Ekonom ungkap dua peluang arah IHSG selama 2026
Ekonom Ungkap Dua Peluang Arah IHSG Selama 2026
Jakarta – Indeks Harga Saham Gabungan (IHSG) diperkirakan akan mengalami volatilitas tinggi sepanjang tahun 2026. Hal ini diungkapkan oleh ekonom dan praktisi pasar modal, Hans Kwee, yang melihat adanya dua potensi arah pergerakan bursa saham Indonesia tersebut.
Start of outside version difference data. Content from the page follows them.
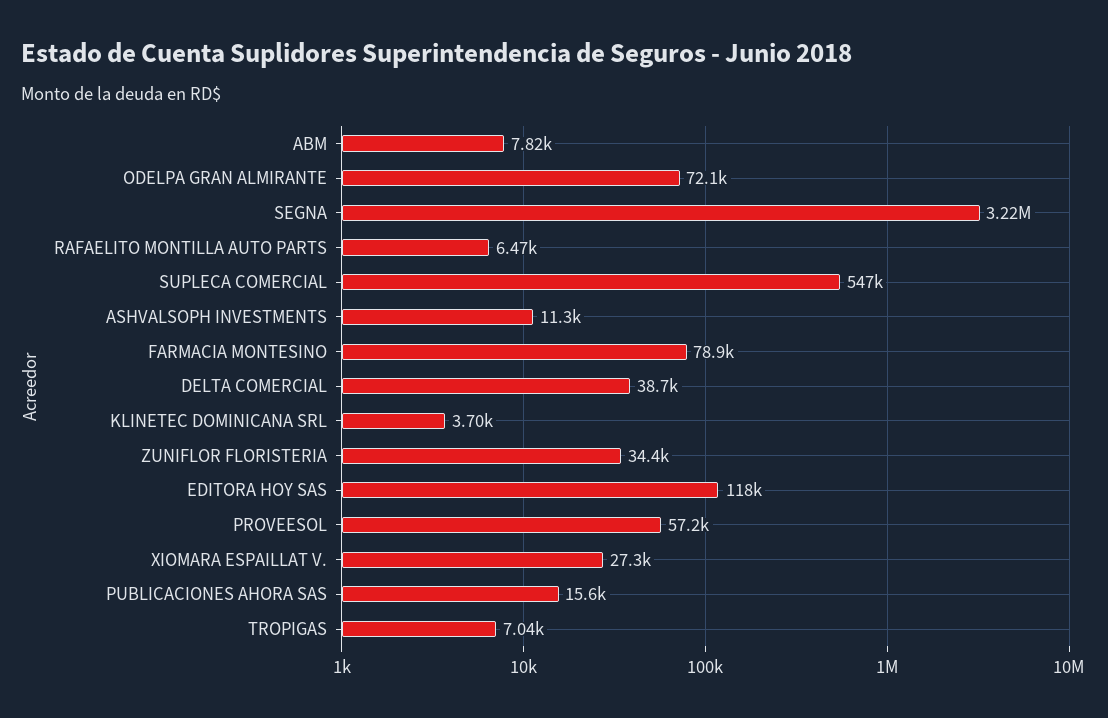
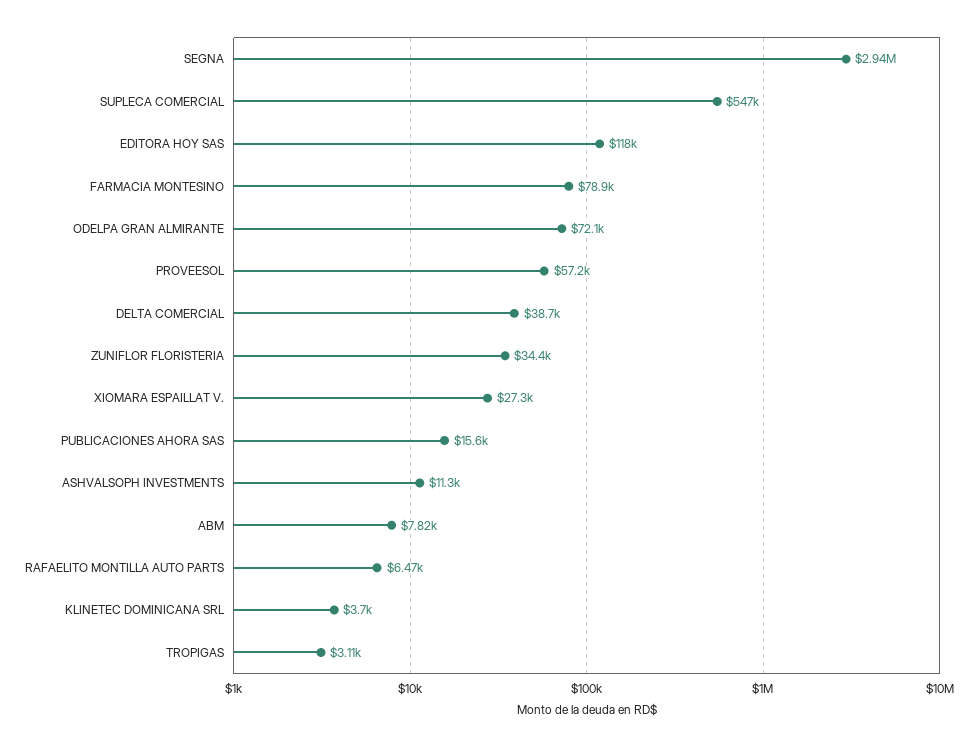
  {
    "ABM": 7820,
    "ODELPA GRAN ALMIRANTE": 72100,
-   "SEGNA": 3220000,
+   "SEGNA": 2940000,
    "RAFAELITO MONTILLA AUTO PARTS": 6470,
    "SUPLECA COMERCIAL": 547000,
    "ASHVALSOPH INVESTMENTS": 11300,
    "FARMACIA MONTESINO": 78900,
    "DELTA COMERCIAL": 38700,
    "KLINETEC DOMINICANA SRL": 3700,
    "ZUNIFLOR FLORISTERIA": 34400,
    "EDITORA HOY SAS": 118000,
    "PROVEESOL": 57200,
    "XIOMARA ESPAILLAT V.": 27300,
    "PUBLICACIONES AHORA SAS": 15600,
-   "TROPIGAS": 7040
+   "TROPIGAS": 3110
  }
“Volatilitas di pasar saham global, termasuk IHSG, memang akan lebih tinggi pada tahun 2026,” ujar Kwee, dalam sebuah seminar mengenai prospek pasar saham Indonesia beberapa waktu lalu. “Ada banyak faktor berpengaruh, mulai dari dinamika geopolitik, kebijakan moneter global hingga faktor domestik seperti situasi ekonomi Indonesia.”
Kwee menjelaskan bahwa dua potensi arah IHSG pada tahun 2026 adalah optimis dan pesimis.
Skenario Optimis:
Pada skenario optimis, IHSG diperkirakan akan mampu melesat dan mencapai level baru. Menurut Kwee, skenario ini akan terjadi jika beberapa faktor mendukung dapat terpenuhi, salah satunya adalah perlambatan inflasi secara global dan kebijakan moneter yang lebih longgar.
“Jika inflasi global bisa terkendali, maka kemungkinan besar bank sentral juga akan mulai mengurangi suku bunga acuannya. Kebijakan moneter yang longgar ini akan mendukung pertumbuhan ekonomi global, termasuk Indonesia,” jelasnya. “Hal ini pada gilirannya akan mendorong kinerja industri dan perusahaan, yang pada akhirnya akan tercermin pada kenaikan harga saham di IHSG.”
Selain itu, kebijakan yang mendukung pertumbuhan ekonomi domestik dan peningkatan daya saing Indonesia juga akan menjadi faktor pendorong utama dalam skenario optimis. Berkurangnya ketegangan geopolitik dan peningkatan investasi asing juga dapat memperkuat prospek IHSG di tahun 2026.
Skenario Pesimis:
Di sisi lain, Kwee juga menyajikan skenario pesimis di mana IHSG justru mengalami penurunan pada tahun 2026. Skenario ini dapat terjadi jika inflasi global dan domestik terus meningkat, memaksa bank sentral global untuk berhati-hati dalam memangkas suku bunga.
“Perlambatan ekonomi global akibat pertambahan inflasi dan tingginya suku bunga akan berdampak pada kinerja perusahaan dan daya beli masyarakat. Akibatnya, IHSG dapat mengalami penurunan,” imbuh Kwee.
Selain inflasi, risiko geopolitik dan ketidakstabilan politik domestik juga dapat memperburuk skenario pesimis. Kwee menekankan pentingnya investor untuk mengantisipasi potensi risiko tersebut dengan melakukan due diligence sebelum berinvestasi.
Kesimpulan:
Dalam kesimpulannya, Kwee menyampaikan bahwa arah pergerakan IHSG pada tahun 2026 masih diliputi ketidakpastian. Keberhasilan atau kegagalan memenuhi premis pada kedua skenario, optimis dan pesimis, yang akan menentukan pergerakan IHSG ke depan.
“Pertemuan G20, serta perkembangan geopolitik global dan domestik, akan menjadi barometer penting bagi arah ekonomi Indonesia dan penentu pergerakan IHSG tahun 2026,” ujarnya.
“Oleh karena itu, investor perlu terus memantau perkembangan terkini, membuat strategi investasi yang matang, diversifikasi portofolio, dan memperhatikan profil risiko pribadi.”